For each cell of the matrix, generate a test stub:

// tests/feature-flags/auth.test.ts
describe('auth flag matrix', () => {
  beforeEach(() => {
    td.update(td.flag('use-new-auth').booleanFlag().on(false));
  });

  test('free user, new auth off → old flow', () => {
    td.update(td.flag('use-new-auth').booleanFlag().on(false));
    expect(authFlow({ plan: 'free' })).toBe('old');
  });

  test('free user, new auth on → new flow', () => {
    td.update(td.flag('use-new-auth').booleanFlag().on(true));
    expect(authFlow({ plan: 'free' })).toBe('new');
  });

  test('paid user, new auth on → new flow', () => {
    td.update(td.flag('use-new-auth').booleanFlag().on(true));
    expect(authFlow({ plan: 'paid' })).toBe('new');
  });

  // ... per pairwise matrix
});

The platform-specific SDK setup comes from launchdarkly-testing etc.
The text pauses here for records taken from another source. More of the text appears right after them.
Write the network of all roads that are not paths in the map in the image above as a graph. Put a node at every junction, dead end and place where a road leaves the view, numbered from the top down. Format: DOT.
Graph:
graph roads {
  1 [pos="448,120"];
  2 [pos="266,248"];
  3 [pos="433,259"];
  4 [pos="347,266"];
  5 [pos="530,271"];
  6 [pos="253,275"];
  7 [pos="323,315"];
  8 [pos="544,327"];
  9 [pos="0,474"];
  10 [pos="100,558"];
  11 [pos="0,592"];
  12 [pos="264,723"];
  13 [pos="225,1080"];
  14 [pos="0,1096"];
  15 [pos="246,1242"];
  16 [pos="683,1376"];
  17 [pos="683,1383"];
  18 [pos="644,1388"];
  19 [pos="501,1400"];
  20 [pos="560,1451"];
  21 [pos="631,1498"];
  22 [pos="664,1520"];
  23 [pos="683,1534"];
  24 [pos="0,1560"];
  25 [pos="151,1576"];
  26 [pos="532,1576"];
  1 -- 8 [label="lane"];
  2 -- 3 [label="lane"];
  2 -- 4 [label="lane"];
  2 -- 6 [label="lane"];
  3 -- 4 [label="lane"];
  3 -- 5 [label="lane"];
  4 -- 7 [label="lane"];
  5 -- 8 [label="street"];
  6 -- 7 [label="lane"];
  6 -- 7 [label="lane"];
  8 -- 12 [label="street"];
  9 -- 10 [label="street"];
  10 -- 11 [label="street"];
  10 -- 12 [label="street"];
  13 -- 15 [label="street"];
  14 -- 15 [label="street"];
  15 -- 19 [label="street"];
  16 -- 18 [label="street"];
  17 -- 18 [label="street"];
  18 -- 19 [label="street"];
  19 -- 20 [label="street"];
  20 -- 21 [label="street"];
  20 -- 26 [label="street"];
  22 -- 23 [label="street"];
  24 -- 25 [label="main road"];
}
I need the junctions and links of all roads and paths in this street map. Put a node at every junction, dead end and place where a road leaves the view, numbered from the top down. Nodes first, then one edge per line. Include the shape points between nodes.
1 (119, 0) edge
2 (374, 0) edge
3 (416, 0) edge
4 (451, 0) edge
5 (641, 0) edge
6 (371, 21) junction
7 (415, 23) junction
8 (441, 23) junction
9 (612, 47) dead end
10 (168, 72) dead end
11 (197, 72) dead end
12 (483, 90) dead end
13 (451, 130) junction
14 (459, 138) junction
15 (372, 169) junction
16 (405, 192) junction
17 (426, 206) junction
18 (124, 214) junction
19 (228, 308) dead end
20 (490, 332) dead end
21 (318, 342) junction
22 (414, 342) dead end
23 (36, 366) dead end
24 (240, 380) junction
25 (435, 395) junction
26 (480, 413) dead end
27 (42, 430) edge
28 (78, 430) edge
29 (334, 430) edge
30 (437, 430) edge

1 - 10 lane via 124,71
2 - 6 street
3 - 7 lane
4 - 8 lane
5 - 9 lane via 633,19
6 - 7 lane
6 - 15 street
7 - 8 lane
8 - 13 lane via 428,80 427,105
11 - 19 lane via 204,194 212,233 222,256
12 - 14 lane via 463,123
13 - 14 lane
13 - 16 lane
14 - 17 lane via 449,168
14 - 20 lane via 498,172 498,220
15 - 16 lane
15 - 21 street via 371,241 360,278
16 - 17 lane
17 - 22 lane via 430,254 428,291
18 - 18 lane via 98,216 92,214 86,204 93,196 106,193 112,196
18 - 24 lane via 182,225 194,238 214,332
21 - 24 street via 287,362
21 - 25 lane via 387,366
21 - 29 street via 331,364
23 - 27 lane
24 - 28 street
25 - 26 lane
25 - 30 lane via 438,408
Step 6 - Special category tests

Add these regardless of matrix coverage:

Kill-switch deactivation latency

test('kill-switch deactivation propagates within 30s', async () => {
  td.update(td.flag('emergency-disable').booleanFlag().on(false));
  expect(featureActive()).toBe(true);

  td.update(td.flag('emergency-disable').booleanFlag().on(true));
  // SDK may have polling delay; in test mode it's instant
  expect(featureActive()).toBe(false);
});

Default-on-error

test('SDK fails → default returned', async () => {
  const brokenClient = simulateSDKFailure();
  expect(brokenClient.boolVariation('any-flag', user, false)).toBe(false);
  expect(brokenClient.boolVariation('any-flag', user, true)).toBe(true);
});

Sticky-assignment

test('user assignment sticky across sessions', () => {
  const v1 = client.variation('rollout', { key: 'user-1' });
  const v2 = client.variation('rollout', { key: 'user-1' });
  expect(v1).toEqual(v2);
});

Step 7 - Document coverage + gaps

Emit a coverage doc:

# Flag-Test Coverage Matrix

## Covered cells

| Flag | Strategy | Cells | Test file |
|---|---|---|---|
| show-new-ui | per-flag isolation | 2 | tests/flags/show-new-ui.test.ts |
| checkout-experiment | pairwise (3 flags) | 9 | tests/flags/checkout-pairwise.test.ts |
| auth-migration | full matrix (2 flags × 3 plans) | 6 | tests/flags/auth.test.ts |

## Documented gaps (deliberate)

| Cell | Reason | Mitigation |
|---|---|---|
| flag-x = on AND flag-y = on AND user.segment = `internal` | Low likelihood — internal users only see flag-y in beta | Manual verify on flag-y promotion |
| theme-tweak all 3 variants × all 5 segments | UI-only; default-on-each is sufficient | None |

Anti-patterns

Anti-pattern	Why it fails	Fix
Build matrix without inventory	Flags missed silently	Always grep first
Pairwise on truly-independent flags	Wasted tests	Identify interactions; pair-test only interacting flags
Full matrix on 20+ flags	2^20 tests; infeasible	Pairwise or risk-driven
Don't document gaps	Future maintainers don't know	Coverage doc with gaps + reason
One mega-test file for all flags	Failures opaque	One file per flag (or flag-pair)
Skip platform-specific override-mode	Tests pass against mock; prod-SDK-specific bugs hide	Use platform's TestData/bootstrap
Skip kill-switch test	"It worked in dev"	Always test
Coverage matrix not committed / no review	Drift unnoticed	Matrix.yaml in repo

Output

This skill produces:

A flag inventory (Step 1).
A coverage matrix (Step 4) committed as flag-coverage.yaml.
Per-cell test skeletons (Step 5).
Special-category tests (Step 6).
A coverage doc with explicit gaps (Step 7).

References

Flag test matrix concepts: feature-flag-test-matrix-reference.
PICT (Microsoft pairwise tool): github.com/microsoft/pict.
Risk-driven coupling: qa-process/risk-matrix.
Per-platform implementation: launchdarkly-testing, unleash-testing, flagsmith-testing, growthbook-testing.
Stale-flag detection: stale-flag-detector.
Lifecycle: flag-removal-runbook-author.